## Brief
With the entries below as the source, tally the lines that contain the string "SQUARE" and give the number only.

(Extracted records)
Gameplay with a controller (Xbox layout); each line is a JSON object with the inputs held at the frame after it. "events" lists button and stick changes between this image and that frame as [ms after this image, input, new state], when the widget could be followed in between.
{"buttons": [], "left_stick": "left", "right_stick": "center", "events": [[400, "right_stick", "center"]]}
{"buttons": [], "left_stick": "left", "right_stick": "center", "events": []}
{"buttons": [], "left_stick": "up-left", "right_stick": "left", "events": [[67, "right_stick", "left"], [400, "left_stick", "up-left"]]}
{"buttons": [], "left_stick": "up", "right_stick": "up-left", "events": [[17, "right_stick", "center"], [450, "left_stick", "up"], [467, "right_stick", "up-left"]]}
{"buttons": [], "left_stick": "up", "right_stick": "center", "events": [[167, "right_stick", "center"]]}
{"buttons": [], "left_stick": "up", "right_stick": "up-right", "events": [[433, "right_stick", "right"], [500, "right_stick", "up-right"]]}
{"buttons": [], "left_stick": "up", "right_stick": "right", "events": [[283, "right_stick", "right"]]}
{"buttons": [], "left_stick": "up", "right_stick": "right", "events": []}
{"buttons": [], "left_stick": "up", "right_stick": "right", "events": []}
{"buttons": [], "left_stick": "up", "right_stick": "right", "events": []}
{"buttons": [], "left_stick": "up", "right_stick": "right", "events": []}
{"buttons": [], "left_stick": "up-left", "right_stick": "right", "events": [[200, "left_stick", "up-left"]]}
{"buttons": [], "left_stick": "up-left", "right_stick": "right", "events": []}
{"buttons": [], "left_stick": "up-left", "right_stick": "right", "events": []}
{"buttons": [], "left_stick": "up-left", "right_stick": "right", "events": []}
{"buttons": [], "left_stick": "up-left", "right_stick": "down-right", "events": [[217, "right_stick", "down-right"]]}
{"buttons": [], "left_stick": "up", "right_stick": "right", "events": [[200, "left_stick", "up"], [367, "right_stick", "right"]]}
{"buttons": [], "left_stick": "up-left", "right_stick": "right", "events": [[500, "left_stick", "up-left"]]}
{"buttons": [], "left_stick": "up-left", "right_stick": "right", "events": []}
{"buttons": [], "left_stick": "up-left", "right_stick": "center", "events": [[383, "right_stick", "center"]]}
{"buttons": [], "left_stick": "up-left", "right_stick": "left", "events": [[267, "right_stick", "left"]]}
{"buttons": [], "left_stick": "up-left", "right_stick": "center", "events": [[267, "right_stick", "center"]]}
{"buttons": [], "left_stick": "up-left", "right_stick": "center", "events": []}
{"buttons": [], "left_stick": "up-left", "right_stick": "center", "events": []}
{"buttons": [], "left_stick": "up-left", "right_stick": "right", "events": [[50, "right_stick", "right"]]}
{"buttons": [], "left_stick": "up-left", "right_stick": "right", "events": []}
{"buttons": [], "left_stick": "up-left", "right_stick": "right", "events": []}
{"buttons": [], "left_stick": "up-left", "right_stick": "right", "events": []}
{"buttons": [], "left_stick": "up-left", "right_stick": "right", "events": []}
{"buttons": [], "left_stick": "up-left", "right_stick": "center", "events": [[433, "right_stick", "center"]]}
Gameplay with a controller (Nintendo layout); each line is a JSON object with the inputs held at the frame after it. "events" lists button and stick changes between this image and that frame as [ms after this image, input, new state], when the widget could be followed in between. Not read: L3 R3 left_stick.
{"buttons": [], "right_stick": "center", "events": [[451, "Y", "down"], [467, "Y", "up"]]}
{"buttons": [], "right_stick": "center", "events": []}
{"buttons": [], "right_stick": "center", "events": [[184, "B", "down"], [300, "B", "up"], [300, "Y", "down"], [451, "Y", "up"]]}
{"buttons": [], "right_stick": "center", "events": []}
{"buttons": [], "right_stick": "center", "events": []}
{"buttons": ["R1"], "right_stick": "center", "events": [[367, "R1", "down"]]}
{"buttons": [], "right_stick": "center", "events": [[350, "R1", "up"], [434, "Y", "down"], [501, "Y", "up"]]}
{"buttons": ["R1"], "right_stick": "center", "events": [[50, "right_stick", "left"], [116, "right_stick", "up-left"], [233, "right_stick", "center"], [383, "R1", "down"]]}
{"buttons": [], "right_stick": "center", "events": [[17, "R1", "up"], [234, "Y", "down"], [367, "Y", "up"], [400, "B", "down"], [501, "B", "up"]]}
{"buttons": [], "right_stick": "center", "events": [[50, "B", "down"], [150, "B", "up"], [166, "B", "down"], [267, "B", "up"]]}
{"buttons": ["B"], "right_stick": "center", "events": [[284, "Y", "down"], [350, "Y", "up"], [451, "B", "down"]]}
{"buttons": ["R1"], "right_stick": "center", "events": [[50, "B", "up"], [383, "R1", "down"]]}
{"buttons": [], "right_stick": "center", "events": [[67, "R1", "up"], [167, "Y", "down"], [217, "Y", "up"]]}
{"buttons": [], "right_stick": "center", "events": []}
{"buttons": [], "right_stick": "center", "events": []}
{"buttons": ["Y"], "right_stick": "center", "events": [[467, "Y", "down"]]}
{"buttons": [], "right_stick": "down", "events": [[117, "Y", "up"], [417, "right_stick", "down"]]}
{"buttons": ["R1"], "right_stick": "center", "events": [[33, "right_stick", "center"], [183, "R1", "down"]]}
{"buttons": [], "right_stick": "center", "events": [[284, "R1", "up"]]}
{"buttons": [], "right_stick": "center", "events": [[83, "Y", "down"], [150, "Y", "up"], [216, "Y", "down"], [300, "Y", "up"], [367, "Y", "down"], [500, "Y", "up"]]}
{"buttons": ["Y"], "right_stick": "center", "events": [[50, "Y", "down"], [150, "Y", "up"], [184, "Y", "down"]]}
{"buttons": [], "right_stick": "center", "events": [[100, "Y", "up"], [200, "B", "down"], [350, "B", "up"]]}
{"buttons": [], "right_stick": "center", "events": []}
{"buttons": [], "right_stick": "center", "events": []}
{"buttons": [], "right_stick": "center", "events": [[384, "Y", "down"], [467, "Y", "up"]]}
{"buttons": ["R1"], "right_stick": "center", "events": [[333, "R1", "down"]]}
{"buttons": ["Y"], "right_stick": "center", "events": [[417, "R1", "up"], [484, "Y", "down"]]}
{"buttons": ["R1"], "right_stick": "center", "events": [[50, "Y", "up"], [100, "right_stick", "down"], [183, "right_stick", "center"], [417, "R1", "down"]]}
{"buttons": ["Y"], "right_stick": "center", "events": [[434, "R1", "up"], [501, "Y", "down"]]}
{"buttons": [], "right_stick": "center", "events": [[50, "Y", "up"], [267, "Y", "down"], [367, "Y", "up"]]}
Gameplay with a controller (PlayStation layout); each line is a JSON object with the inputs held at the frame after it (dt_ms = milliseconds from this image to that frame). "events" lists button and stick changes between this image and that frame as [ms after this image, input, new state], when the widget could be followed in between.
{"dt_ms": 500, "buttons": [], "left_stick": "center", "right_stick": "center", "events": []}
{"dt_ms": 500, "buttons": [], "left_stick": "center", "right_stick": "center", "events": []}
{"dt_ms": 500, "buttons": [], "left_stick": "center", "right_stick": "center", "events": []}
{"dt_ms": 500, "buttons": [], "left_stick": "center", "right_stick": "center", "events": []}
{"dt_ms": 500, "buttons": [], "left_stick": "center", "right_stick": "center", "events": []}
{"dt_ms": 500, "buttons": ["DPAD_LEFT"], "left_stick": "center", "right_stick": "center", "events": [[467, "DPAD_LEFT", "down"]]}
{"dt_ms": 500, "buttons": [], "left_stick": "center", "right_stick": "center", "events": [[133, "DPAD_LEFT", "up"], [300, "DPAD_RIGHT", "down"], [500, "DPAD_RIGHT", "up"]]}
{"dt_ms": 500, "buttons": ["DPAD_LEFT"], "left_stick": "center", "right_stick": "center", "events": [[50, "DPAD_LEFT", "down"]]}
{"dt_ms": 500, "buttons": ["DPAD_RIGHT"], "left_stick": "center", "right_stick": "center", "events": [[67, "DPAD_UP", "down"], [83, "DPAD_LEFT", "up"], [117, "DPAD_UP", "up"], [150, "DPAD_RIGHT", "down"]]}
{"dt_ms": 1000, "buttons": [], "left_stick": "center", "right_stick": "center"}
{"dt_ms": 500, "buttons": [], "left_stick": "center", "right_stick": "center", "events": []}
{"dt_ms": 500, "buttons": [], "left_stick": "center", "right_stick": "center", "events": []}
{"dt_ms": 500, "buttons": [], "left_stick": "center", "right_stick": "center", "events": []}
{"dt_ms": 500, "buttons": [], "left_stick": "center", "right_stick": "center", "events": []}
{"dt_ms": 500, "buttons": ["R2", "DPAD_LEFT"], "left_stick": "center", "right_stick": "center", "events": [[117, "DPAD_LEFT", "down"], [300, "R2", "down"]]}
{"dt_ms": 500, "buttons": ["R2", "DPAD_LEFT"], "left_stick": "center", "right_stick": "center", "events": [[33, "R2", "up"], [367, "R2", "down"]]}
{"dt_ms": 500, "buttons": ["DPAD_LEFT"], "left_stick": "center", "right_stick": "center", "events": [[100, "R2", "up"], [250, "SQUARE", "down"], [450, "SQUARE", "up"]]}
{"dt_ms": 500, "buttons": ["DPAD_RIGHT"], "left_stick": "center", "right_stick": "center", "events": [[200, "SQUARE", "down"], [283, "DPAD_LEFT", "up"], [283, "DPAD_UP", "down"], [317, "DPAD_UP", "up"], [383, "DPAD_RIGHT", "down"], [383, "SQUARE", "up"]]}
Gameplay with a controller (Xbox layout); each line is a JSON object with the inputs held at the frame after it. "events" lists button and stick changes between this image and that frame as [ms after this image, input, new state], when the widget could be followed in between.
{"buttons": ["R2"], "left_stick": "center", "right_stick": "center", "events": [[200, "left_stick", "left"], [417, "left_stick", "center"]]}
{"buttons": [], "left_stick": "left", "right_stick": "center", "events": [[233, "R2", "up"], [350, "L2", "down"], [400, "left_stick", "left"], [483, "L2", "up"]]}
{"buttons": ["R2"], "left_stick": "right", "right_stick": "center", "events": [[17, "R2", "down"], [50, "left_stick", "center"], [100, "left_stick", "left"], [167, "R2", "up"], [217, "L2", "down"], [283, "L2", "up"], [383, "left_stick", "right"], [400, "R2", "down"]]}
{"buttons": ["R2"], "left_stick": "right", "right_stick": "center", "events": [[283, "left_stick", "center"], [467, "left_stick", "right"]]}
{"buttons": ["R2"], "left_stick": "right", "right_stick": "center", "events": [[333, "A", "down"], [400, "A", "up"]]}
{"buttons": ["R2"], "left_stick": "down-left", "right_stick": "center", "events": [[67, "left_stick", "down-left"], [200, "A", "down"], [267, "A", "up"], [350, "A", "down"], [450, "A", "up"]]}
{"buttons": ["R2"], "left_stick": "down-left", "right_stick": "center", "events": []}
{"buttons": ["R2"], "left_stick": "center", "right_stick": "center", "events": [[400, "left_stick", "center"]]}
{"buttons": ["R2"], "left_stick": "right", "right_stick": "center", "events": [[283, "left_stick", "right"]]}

## Solution
2